Of the fish on your list:
You have very soft water so that means you should not get hard water fish. The hard water fish on your list are platies, so not them.
Zebra danios are very fast swimming fish and those people who have them in 4 ft tanks say they can cross the tank in less than a second. At 24 inches long, your tank is too short for them, I'm afraid. They may be small but they need more swimming length. Lemon tetras also need a bigger tank than 24 inches long. Diamond tetras could be nippy if you ever find the gouramis.
Since your tank is tall rather than long (it has the same footprint as the 13 gallon tank I had to close last year) you need smallish slow swimming fish. And if you do manage to find some honey gouramis, you need sedate fish which won't stress them by swimming around too much or nip their fins.
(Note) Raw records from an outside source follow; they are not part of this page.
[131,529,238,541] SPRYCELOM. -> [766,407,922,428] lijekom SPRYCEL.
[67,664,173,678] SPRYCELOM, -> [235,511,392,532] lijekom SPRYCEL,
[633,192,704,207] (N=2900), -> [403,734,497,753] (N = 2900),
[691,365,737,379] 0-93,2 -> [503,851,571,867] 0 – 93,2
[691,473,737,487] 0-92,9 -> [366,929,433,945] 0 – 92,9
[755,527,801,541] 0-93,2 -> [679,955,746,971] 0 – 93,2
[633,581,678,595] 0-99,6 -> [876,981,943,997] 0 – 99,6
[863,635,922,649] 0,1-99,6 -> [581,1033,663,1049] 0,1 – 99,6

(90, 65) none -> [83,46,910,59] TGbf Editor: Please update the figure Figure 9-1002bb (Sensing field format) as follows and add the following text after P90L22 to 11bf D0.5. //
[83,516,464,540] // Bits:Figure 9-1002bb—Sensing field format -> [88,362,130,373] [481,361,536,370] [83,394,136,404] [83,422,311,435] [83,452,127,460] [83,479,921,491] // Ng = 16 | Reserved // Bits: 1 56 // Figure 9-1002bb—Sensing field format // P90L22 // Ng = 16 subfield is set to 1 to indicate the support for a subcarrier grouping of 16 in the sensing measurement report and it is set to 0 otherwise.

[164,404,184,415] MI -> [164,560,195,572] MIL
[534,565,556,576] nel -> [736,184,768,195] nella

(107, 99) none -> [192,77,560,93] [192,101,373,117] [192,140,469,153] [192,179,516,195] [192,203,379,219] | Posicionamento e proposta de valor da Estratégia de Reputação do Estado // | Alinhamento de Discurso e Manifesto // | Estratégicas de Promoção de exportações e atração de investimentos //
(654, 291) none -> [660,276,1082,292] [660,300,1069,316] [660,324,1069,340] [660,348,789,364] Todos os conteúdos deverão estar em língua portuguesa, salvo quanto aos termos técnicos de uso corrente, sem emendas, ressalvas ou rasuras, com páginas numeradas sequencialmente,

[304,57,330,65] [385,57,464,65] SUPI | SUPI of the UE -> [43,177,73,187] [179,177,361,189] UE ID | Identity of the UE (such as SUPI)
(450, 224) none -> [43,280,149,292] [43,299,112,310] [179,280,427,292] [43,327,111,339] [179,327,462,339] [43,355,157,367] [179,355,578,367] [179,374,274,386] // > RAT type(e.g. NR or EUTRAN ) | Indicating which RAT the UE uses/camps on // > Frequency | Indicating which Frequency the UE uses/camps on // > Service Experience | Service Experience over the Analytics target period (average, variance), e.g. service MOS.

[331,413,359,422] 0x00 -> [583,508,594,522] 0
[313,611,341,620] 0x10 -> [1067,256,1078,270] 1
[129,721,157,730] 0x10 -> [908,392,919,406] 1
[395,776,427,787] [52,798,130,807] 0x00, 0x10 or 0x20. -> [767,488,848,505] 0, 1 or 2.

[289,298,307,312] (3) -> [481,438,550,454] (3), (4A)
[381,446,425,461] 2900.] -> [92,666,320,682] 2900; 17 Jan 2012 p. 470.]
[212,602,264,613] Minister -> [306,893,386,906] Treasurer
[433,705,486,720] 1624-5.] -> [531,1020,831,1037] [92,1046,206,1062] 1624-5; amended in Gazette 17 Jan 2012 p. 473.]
Neon tetras are fine, I would get a good sized shoal of them. Lambchop rasboras are also sedate fish. There are three related species, and knowing shops they could have labelled either of two of them as lambchop rasboras. They should be these
http://www.seriouslyfish.com/species/trigonostigma-espei/ but they might be these
http://www.seriouslyfish.com/species/trigonostigma-hengeli/. As you can see from their profiles, their requirements are the same, they just look slightly different. I have a shoal of fish sold as T. hengeli but I'm pretty sure they are really T. espei.
Did the shop not have any ember tetras that Byron suggested? They don't look much in shops but when they've settled in your tank they are a lovely deep orange red, which lives up to their name.